Speakers for the Dead were wandering representatives of a Humanist movement. Though they were not associated with any religion, they were treated with the respect accorded a priest or cleric. Speakers researched a deceased person's life and gave a speech that attempted to speak for them, describing the person's life as he or she lived it... Any citizen of a planet would have the legal right to summon a Speaker (or a priest of any faith, which Speakers are legally considered) to mark the death of a family member.

By doing this work, Ender prevents humanity from repeating the same mistake with another world of sentient beings as well as a new form of artificial life that are perceived by small minded leaders as a threat.

In Feb, 2015, Shauni and I heard a sermon by Rev. Terry Sims at our UU congregation in Arizona about his effort to act as a Speaker for the Dead for his own father who had recently passed away at the age of 92. He explained,

Speakers describe the person’s life as he or she tried to  live it: they tell the whole truth about the person, their intentions, their troubles, their desires and not just their actions. The speech is not given to persuade an audience, not to praise, not to condemn, not even to forgive. It’s a way to understand the person as a whole, including any flaws or misdeeds. In real life we tend not to speak ill of the dead. Let me put your minds at ease, I have nothing bad to say about anyone who has died, but it is easy once loved ones are gone to idealize them, much easier than when they are with us. 

Rev. Sims then went on to admonish that we should not eulogize someone so lavishly that no-one will recognize them, and quoted Ender saying, “When you really know somebody you can’t hate them. Or maybe it’s just that you can’t really know them until you stop hating them.” He related the chilling story of Gary Gilmore, a man from a troubled and broken home who committed two murders in Utah Valley in 1976, and later gained national attention by demanding that his death sentence be carried out by firing squad. His brother, Mikal Gilmore (a writer for Rolling Stone Magazine) later published a book trying to reconcile what his brother had done with their tumultuous childhood and the trauma of an abusive father, and he summarizes by saying “There will always be a father... Explanations are not excuses, but they are necessary when we want to tell the whole truth about any of us, how we came to be who are. Hurt people hurt people... Loved people love people.”
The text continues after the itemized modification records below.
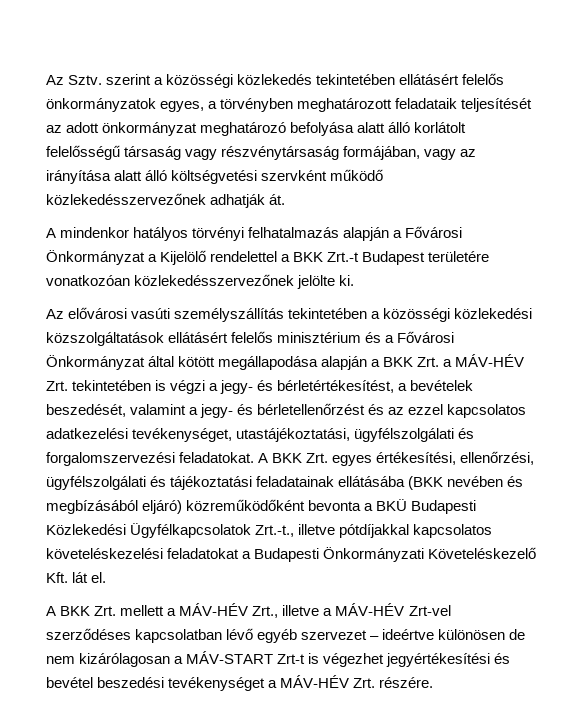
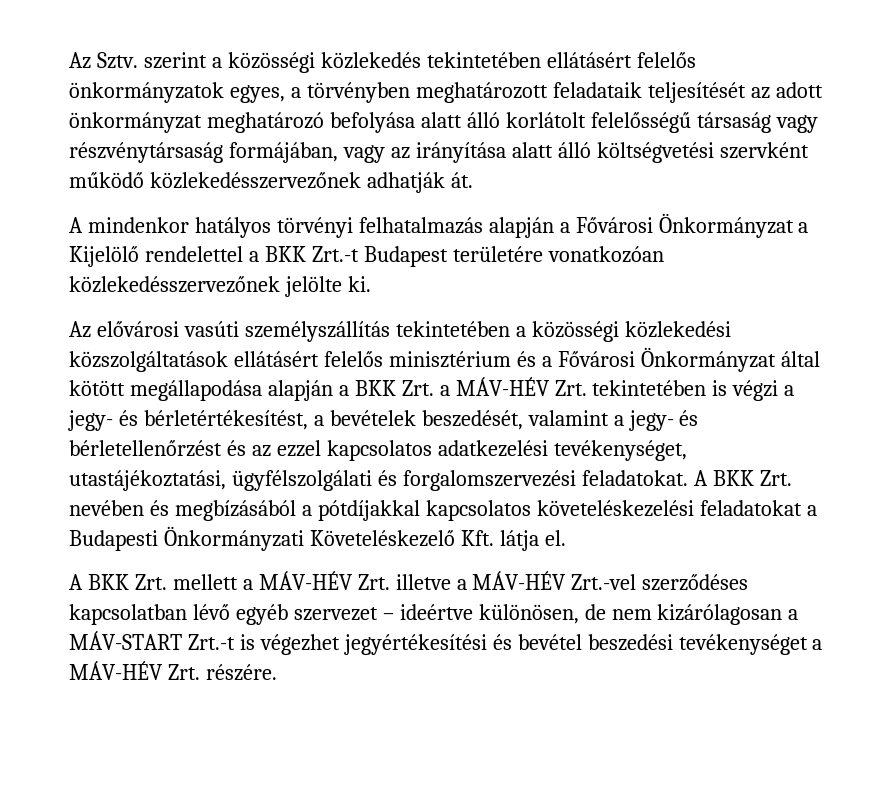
[332,451,535,466] [46,476,524,490] [46,499,477,514] [46,523,336,538] egyes értékesítési, ellenőrzési, ügyfélszolgálati és tájékoztatási feladatainak ellátásába (BKK nevében és megbízásából eljáró) közreműködőként bevonta a BKÜ Budapesti Közlekedési Ügyfélkapcsolatok Zrt.-t., illetve -> [69,500,312,521] nevében és megbízásából a
[72,572,89,583] lát -> [499,530,539,551] látja
[252,606,279,618] Zrt., -> [357,574,390,590] Zrt.
[408,605,451,616] Zrt-vel -> [571,574,637,590] Zrt.-vel
[438,629,506,640] különösen -> [478,604,579,624] különösen,
[277,654,306,664] Zrt-t -> [187,634,235,650] Zrt.-t

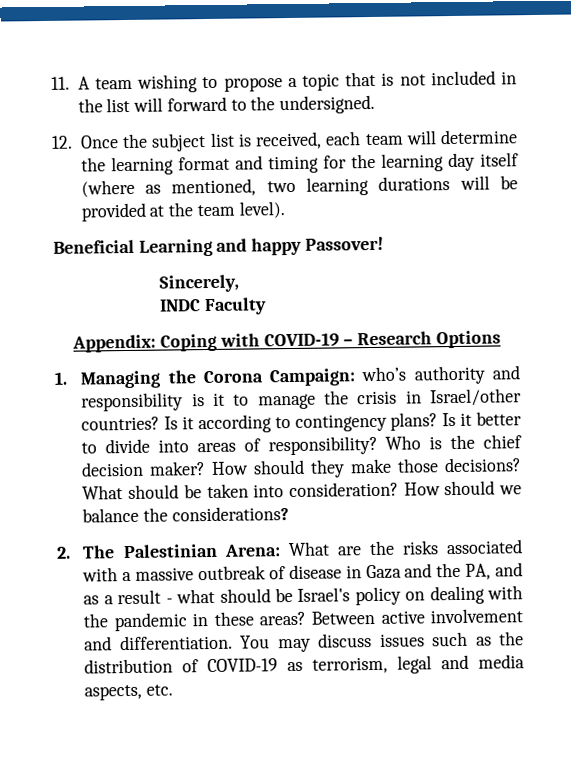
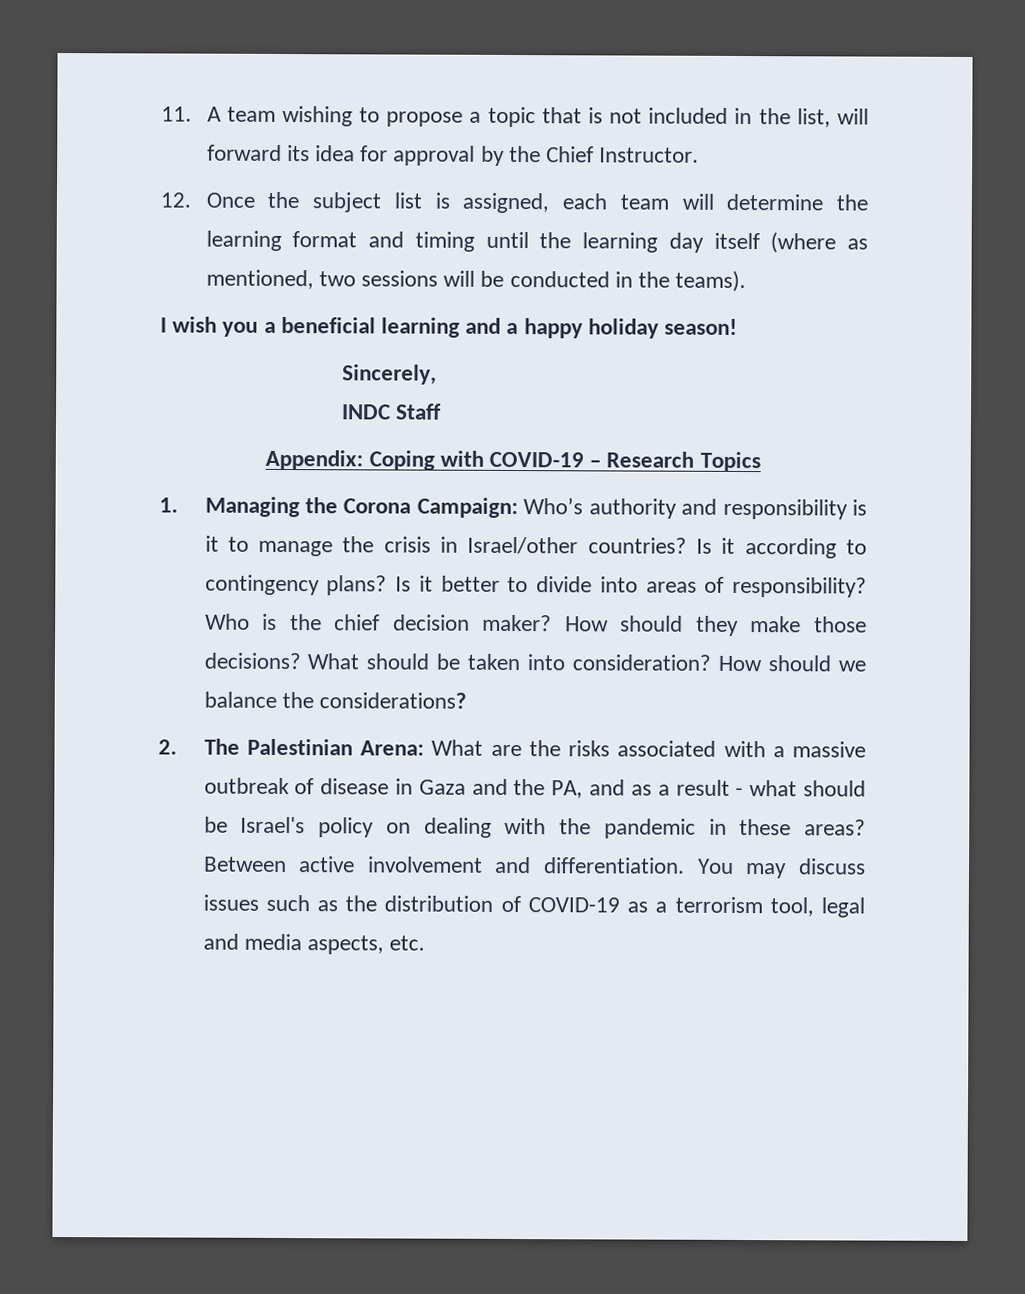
[106,97,131,113] list -> [796,108,831,128] list,
[230,94,376,115] to the undersigned. -> [286,145,700,166] its idea for approval by the Chief Instructor.
[255,131,322,150] received, -> [462,192,550,214] assigned,
[322,155,347,169] for -> [485,231,529,249] until
[306,175,518,196] [80,201,285,222] [53,236,384,257] learning durations will be provided at the team level). // Beneficial Learning and happy Passover! -> [360,270,747,293] [160,316,738,339] sessions will be conducted in the teams). // I wish you a beneficial learning and a happy holiday season!
[203,297,267,316] Faculty -> [395,403,443,420] Staff
[435,330,501,349] Options -> [699,451,761,473] Topics
[361,366,407,382] who’s -> [523,497,584,515] Who’s
[312,656,389,674] terrorism, -> [655,896,814,917] a terrorism tool,

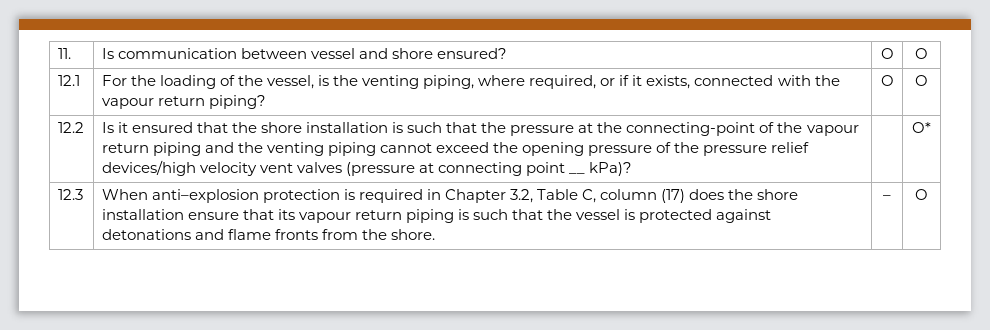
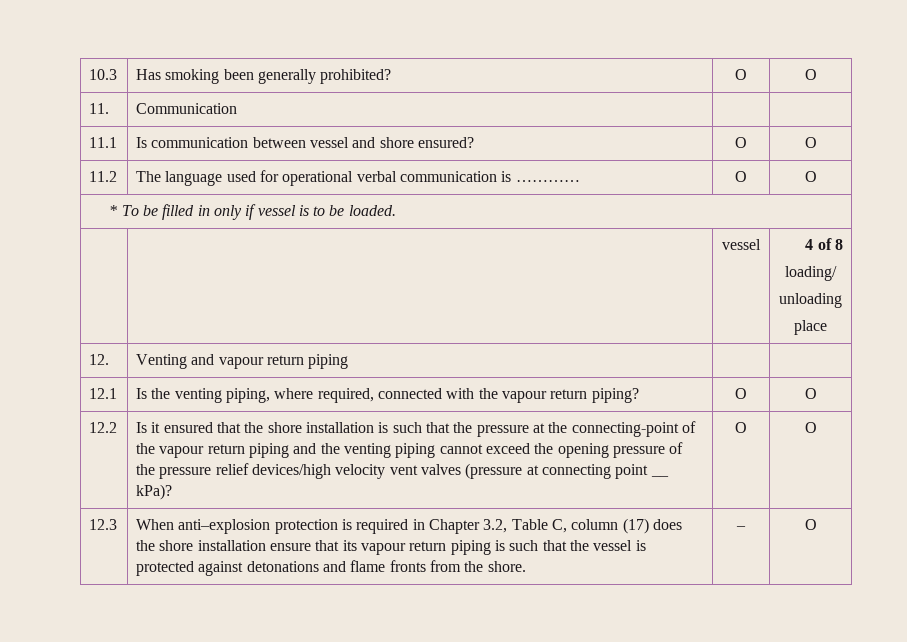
(57, 53) none -> [89,69,118,80] [136,69,392,84] [735,69,747,80] [804,69,817,80] 10.3 | Has smoking been generally prohibited? | O | O //
(71, 53) none -> [136,103,238,114] [89,137,118,148] | Communication | | // 11.1
[57,75,80,86] [101,75,329,89] 12.1 | For the loading of the vessel, is -> [89,171,118,182] [136,170,580,186] [735,171,747,182] [804,171,817,182] [109,204,396,220] [722,239,761,250] [805,238,843,250] [785,266,837,281] [779,293,842,308] [794,320,827,335] [89,354,110,365] [136,354,349,369] [89,388,118,399] [136,388,148,399] 11.2 | The language used for operational verbal communication is ………… | O | O // * To be filled in only if vessel is to be loaded. // | | vessel | 4 of 8 // loading/ // unloading // place // 12. | Venting and vapour return piping | | // 12.1 | Is
[600,75,691,89] or if it exists, -> (374, 395) none
[912,122,931,133] | O* -> [735,422,747,433] [804,422,817,433] O | O

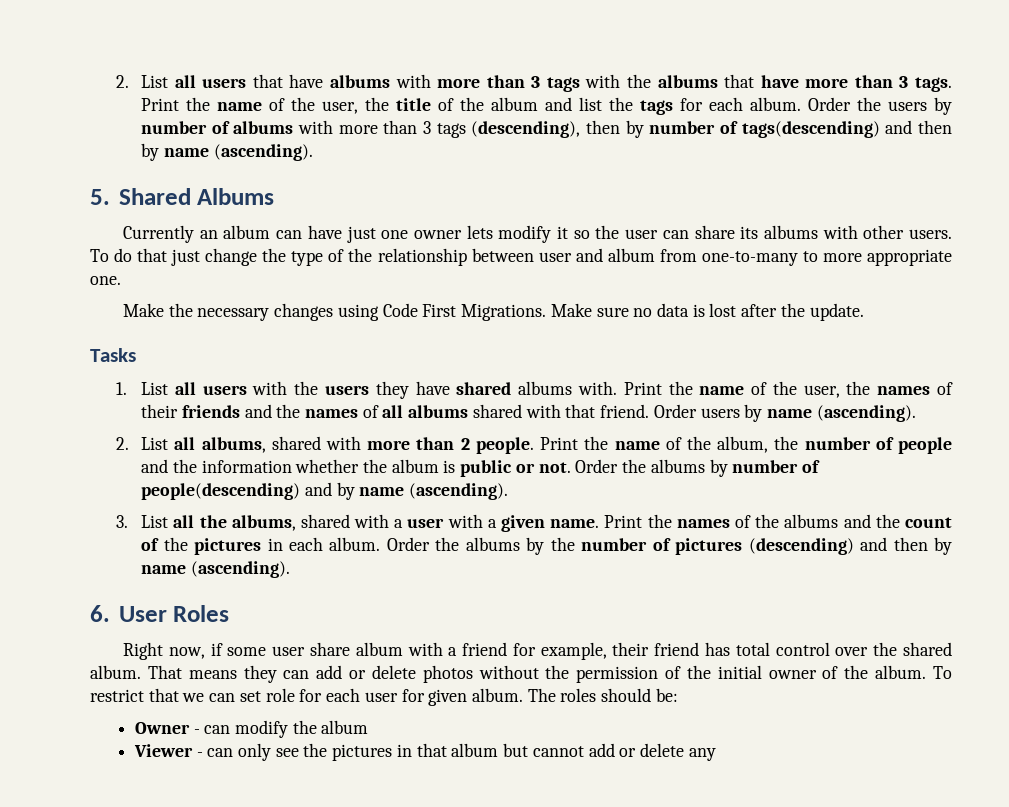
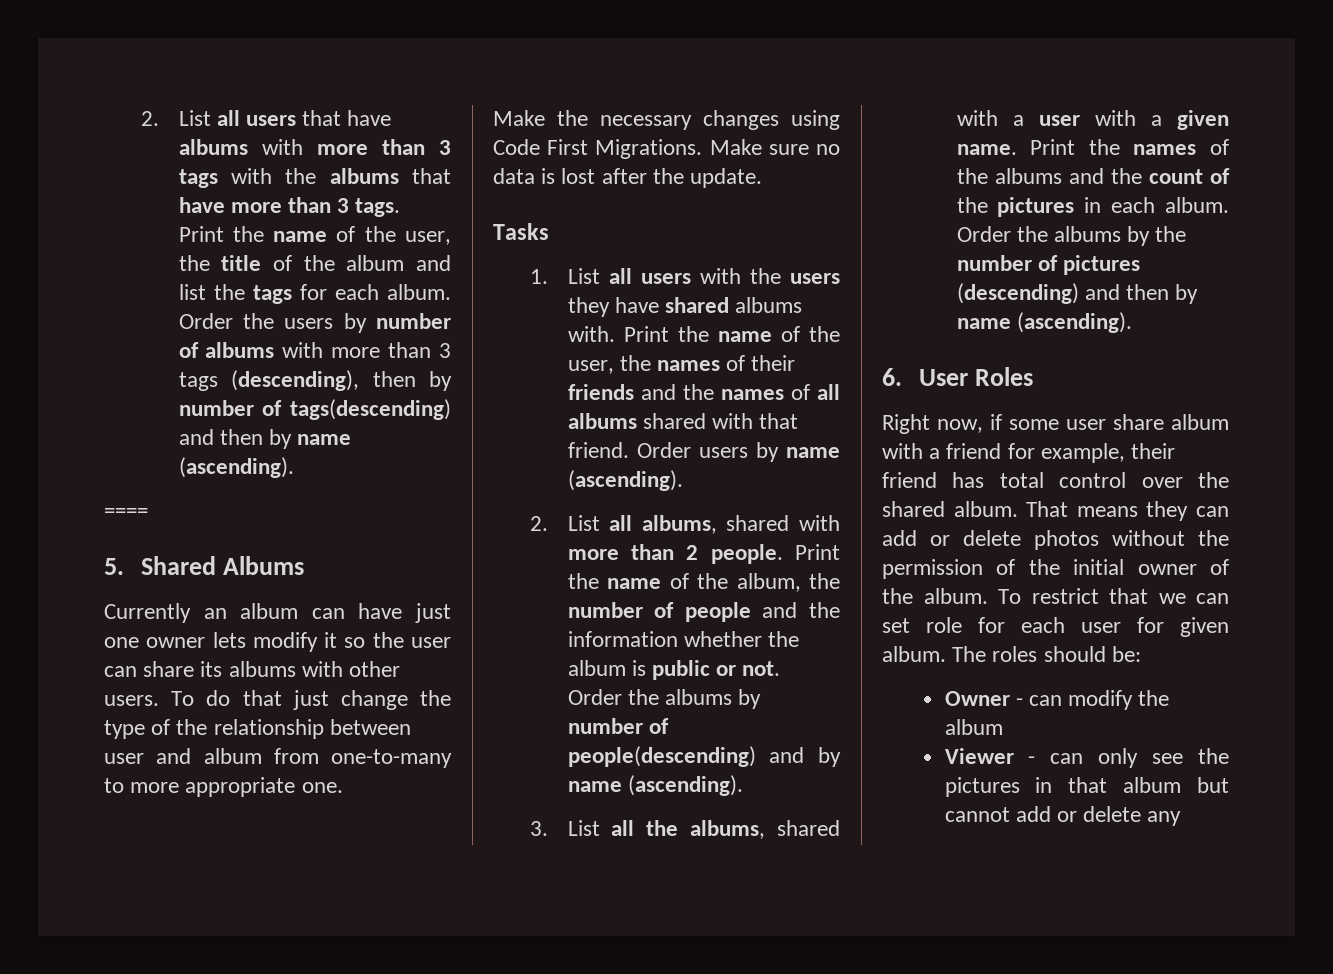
(313, 152) none -> [104,508,148,518] // ====

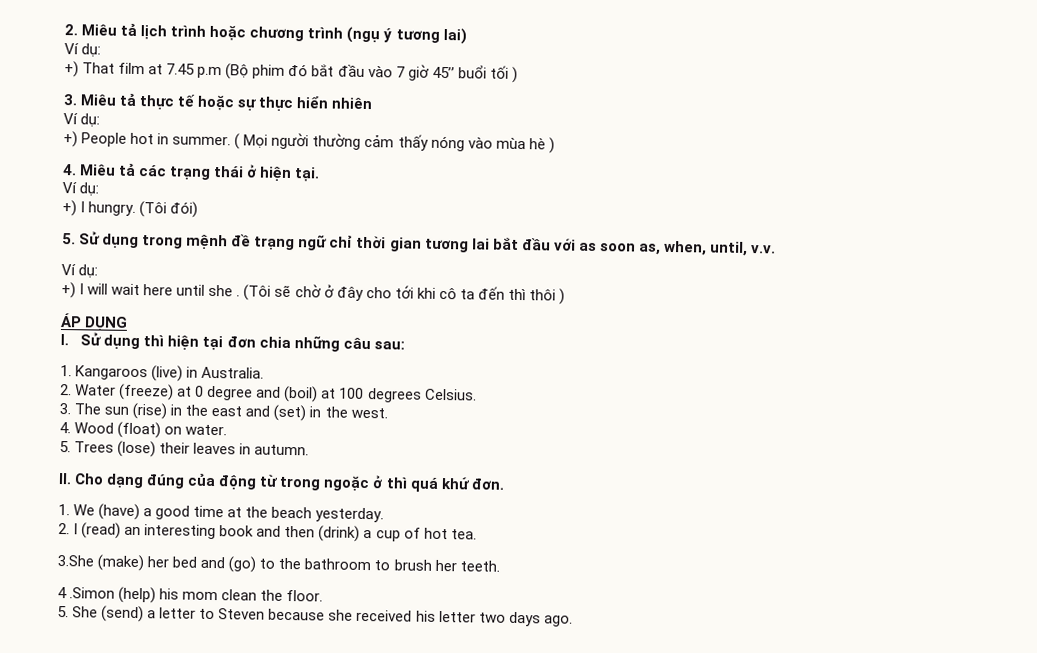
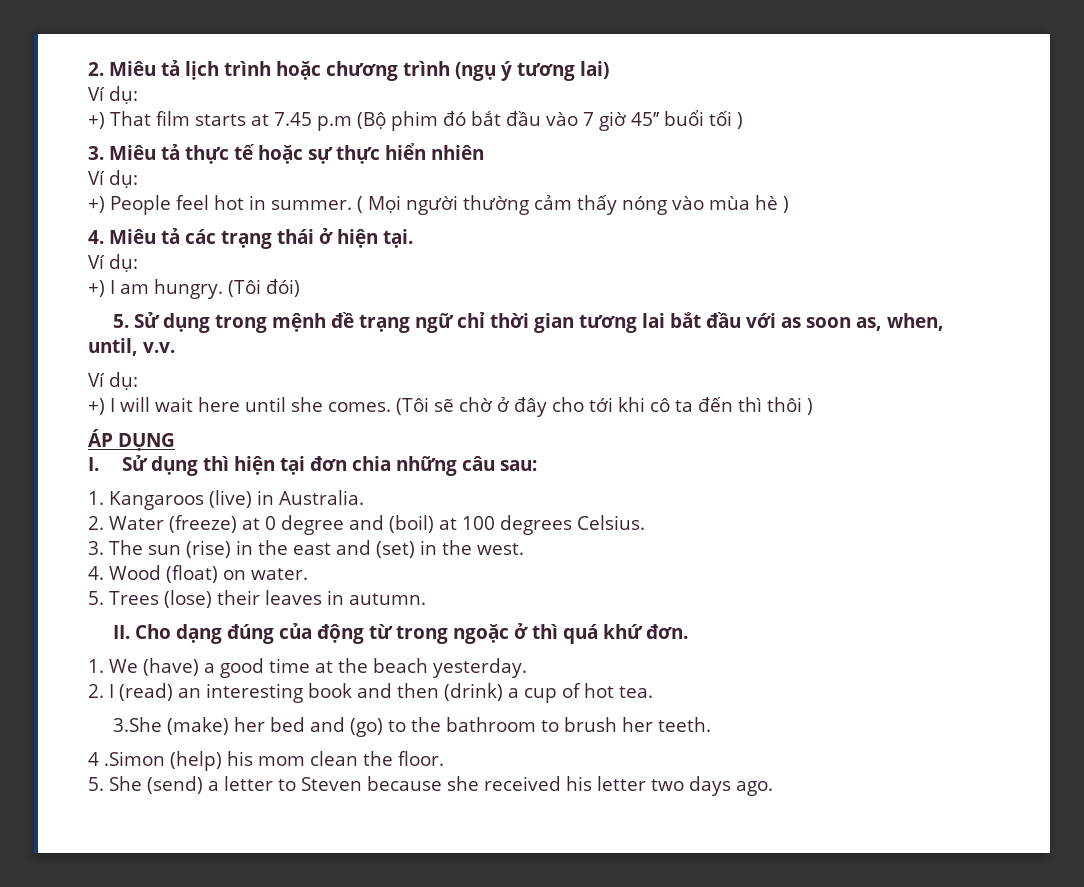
(146, 68) none -> [195,114,246,126] starts
(128, 139) none -> [176,195,209,210] feel
(86, 207) none -> [120,284,149,294] am
[236,294,241,297] . -> [328,402,391,412] comes.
I have a strong desire to make sense of the traumas of my own past, the hurt and feelings of abandonment, neglect and betrayal from my own parents, grandparents and the religion of my upbringing, but also to find and cherish the love that has been shown me so that I can at least understand, if not forgive. I am trying to speak for the living and the dead. My efforts to understand my grandfather, and by extension my father, myself, my own children, ad infinitum, has become my spiritual quest. In my search for a post-secular religion and my hope (even, I’ll say it, faith!) in a post-human future God, I have found a new source of spirituality that connects me to my family, both ancestors and descendants, to you (in my view all of you, we, are God in process) and integrates my scientific worldview which rejects the supernatural, embraces humanity with all its flaws and promise with the transcendent and strenuous mood which calls me to my purpose and to right action. I believe in a future where we can be as good as we think God to be, and I believe that peace, liberty and justice will get us there.